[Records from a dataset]

▬▬▬▬▬▬▬▬▬▬

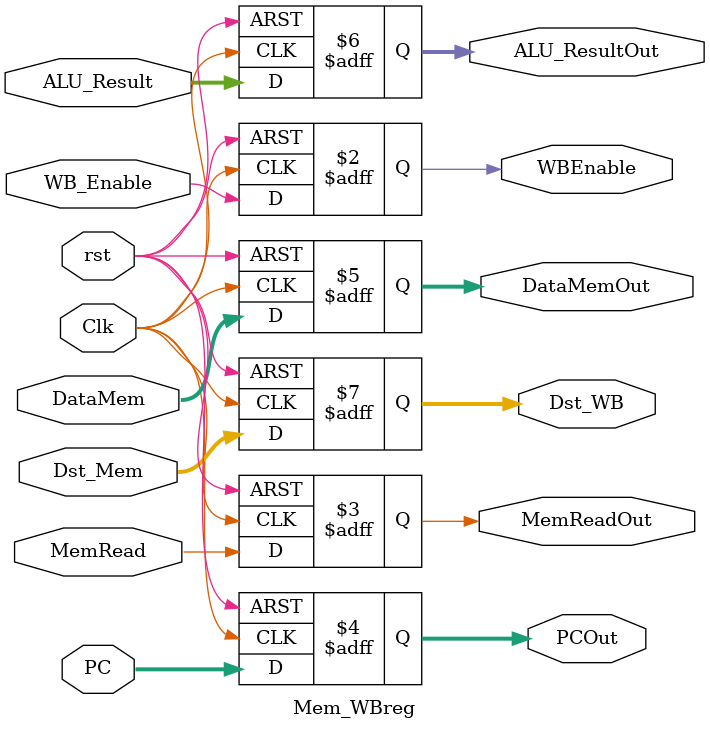
<source format=v>

module Mem_WBreg(rst,
                WB_Enable,
                MemRead,
                PC,
                ALU_Result,
                DataMem,
                Dst_Mem,    
                Clk,
                WBEnable,
                MemReadOut,
                PCOut,
                ALU_ResultOut,
                DataMemOut,
                Dst_WB);
  
  input rst,Clk,WB_Enable,MemRead;
  input[9:0] PC;
  input[15:0] DataMem;
  input[15:0] ALU_Result;
  input[3:0] Dst_Mem;
  
  output reg WBEnable,MemReadOut;
  output reg [9:0] PCOut;
  output reg [15:0] DataMemOut;
  output reg [15:0] ALU_ResultOut;
  output reg [3:0] Dst_WB;
  
  always@(posedge Clk, posedge rst) begin
      if(rst) begin
        WBEnable <= 0;
        MemReadOut <= 0;
        PCOut <= 0;
        DataMemOut <= 0;
        ALU_ResultOut <= 0;
        Dst_WB <= 0;
      end
      else begin
        WBEnable<=WB_Enable;
        MemReadOut<=MemRead;
        DataMemOut<=DataMem;
        PCOut<=PC;
        ALU_ResultOut<=ALU_Result;
        Dst_WB <= Dst_Mem;
      end
  end

endmodule


</source>
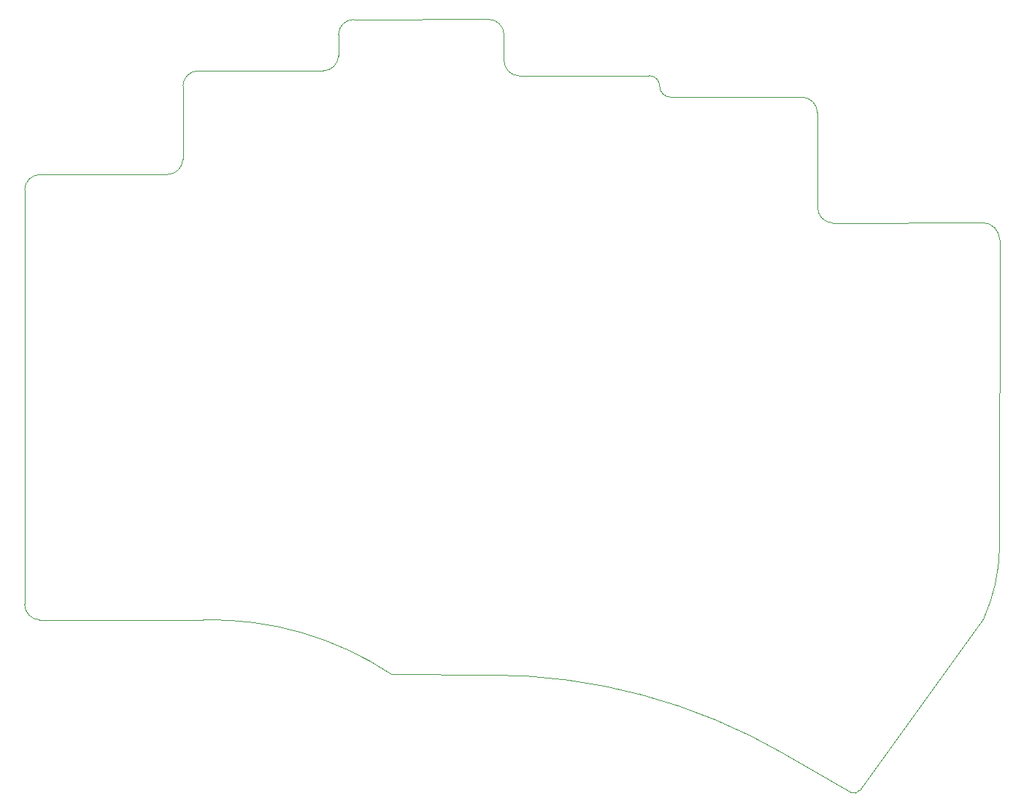
<source format=gm1>
G04 #@! TF.GenerationSoftware,KiCad,Pcbnew,7.0.6*
G04 #@! TF.CreationDate,2023-08-12T13:05:10+01:00*
G04 #@! TF.ProjectId,bottom_plate,626f7474-6f6d-45f7-906c-6174652e6b69,0.1*
G04 #@! TF.SameCoordinates,Original*
G04 #@! TF.FileFunction,Profile,NP*
%FSLAX46Y46*%
G04 Gerber Fmt 4.6, Leading zero omitted, Abs format (unit mm)*
G04 Created by KiCad (PCBNEW 7.0.6) date 2023-08-12 13:05:10*
%MOMM*%
%LPD*%
G01*
G04 APERTURE LIST*
G04 #@! TA.AperFunction,Profile*
%ADD10C,0.050000*%
G04 #@! TD*
G04 APERTURE END LIST*
D10*
X61188833Y-79869010D02*
X61188833Y-127991349D01*
X153179951Y-81839663D02*
X153145111Y-70933883D01*
X174300000Y-85700000D02*
X174281568Y-121466832D01*
X174299942Y-85700000D02*
G75*
G03*
X172300011Y-83699858I-2000042J100D01*
G01*
X133616117Y-66633883D02*
X118540222Y-66661837D01*
X116795111Y-61894135D02*
X116795111Y-64867702D01*
X115050000Y-60100000D02*
X99389516Y-60113430D01*
X134866117Y-67883883D02*
G75*
G03*
X133616117Y-66633883I-1250017J-17D01*
G01*
X134866117Y-67883883D02*
G75*
G03*
X136116117Y-69133883I1249983J-17D01*
G01*
X79547715Y-67826168D02*
X79543548Y-76357158D01*
X99389516Y-60113394D02*
G75*
G03*
X97595381Y-61858541I-16J-1794806D01*
G01*
X115235769Y-136194832D02*
X103694979Y-136082549D01*
X77745029Y-78114927D02*
X62983651Y-78123526D01*
X81900000Y-129800000D02*
X62944009Y-129795833D01*
X157030886Y-149825076D02*
X149229607Y-145303912D01*
X116795088Y-61894135D02*
G75*
G03*
X115050000Y-60100000I-1794788J35D01*
G01*
X153145040Y-70933883D02*
G75*
G03*
X151400000Y-69139748I-1794740J83D01*
G01*
X172480639Y-129591383D02*
G75*
G03*
X174281566Y-121466832I-19080639J8491383D01*
G01*
X151400000Y-69139748D02*
X136116117Y-69133883D01*
X77745029Y-78114920D02*
G75*
G03*
X79543548Y-76357158I-8629J1807820D01*
G01*
X149229606Y-145303913D02*
G75*
G03*
X115235769Y-136194832I-33993836J-58875617D01*
G01*
X157030888Y-149825073D02*
G75*
G03*
X158055405Y-149550557I375012J649473D01*
G01*
X62983651Y-78123538D02*
G75*
G03*
X61188834Y-79869010I-51J-1795462D01*
G01*
X103694982Y-136082545D02*
G75*
G03*
X81900000Y-129800001I-20857682J-31411955D01*
G01*
X95805865Y-66083289D02*
G75*
G03*
X97600000Y-64338143I-65J1794889D01*
G01*
X97595381Y-61858541D02*
X97600000Y-64338143D01*
X158055405Y-149550557D02*
X172480640Y-129591384D01*
X116795076Y-64867702D02*
G75*
G03*
X118540222Y-66661836I1794824J2D01*
G01*
X95805865Y-66083254D02*
X81352199Y-66070992D01*
X153179987Y-81839665D02*
G75*
G03*
X154916980Y-83726849I1786513J-98635D01*
G01*
X61188775Y-127991349D02*
G75*
G03*
X62944009Y-129795833I1805225J49D01*
G01*
X154916980Y-83726849D02*
X172300011Y-83699858D01*
X81352199Y-66071022D02*
G75*
G03*
X79547715Y-67826168I1J-1805178D01*
G01*
M02*

</source>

▬▬▬▬▬▬▬▬▬▬

### DESCRIPTION OF THE TASK
Scan the lines above, and whenever one holds the string "DataMemOut", copy it.

### WRITTEN REPLY
                DataMemOut,
  output reg [15:0] DataMemOut;
        DataMemOut <= 0;
        DataMemOut<=DataMem;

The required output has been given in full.